**JOB**:
Each line containing the string "metrekareden" should be copied out of the entries.

**SUPPLIED MATERIAL**:

......

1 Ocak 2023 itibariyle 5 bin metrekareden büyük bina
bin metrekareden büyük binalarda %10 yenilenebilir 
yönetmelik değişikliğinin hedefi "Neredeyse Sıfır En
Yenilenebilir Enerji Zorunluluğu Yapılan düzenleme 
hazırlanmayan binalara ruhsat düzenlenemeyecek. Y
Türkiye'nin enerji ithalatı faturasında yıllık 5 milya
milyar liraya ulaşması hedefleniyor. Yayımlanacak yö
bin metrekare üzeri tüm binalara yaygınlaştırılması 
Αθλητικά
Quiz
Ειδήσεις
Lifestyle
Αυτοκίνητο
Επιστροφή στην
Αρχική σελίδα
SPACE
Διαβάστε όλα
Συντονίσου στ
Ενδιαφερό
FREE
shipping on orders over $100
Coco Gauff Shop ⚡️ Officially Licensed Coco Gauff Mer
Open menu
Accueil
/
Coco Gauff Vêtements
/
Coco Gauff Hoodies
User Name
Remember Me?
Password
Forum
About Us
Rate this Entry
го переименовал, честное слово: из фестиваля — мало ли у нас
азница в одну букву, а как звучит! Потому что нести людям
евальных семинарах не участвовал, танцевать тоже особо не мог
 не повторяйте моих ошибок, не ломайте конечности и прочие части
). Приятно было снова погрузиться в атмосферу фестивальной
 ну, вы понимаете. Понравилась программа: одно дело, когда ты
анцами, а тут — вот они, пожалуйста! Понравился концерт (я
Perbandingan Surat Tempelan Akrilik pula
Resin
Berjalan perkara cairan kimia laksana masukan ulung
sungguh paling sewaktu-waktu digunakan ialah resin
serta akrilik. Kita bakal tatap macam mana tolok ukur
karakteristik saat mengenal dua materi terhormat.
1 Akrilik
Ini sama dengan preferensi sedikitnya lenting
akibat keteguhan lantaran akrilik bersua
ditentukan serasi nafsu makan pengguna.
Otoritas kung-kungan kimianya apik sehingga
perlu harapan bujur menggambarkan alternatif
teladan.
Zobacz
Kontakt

......

**RESPONSE AREA**:
1 Ocak 2023 itibariyle 5 bin metrekareden büyük bina
bin metrekareden büyük binalarda %10 yenilenebilir 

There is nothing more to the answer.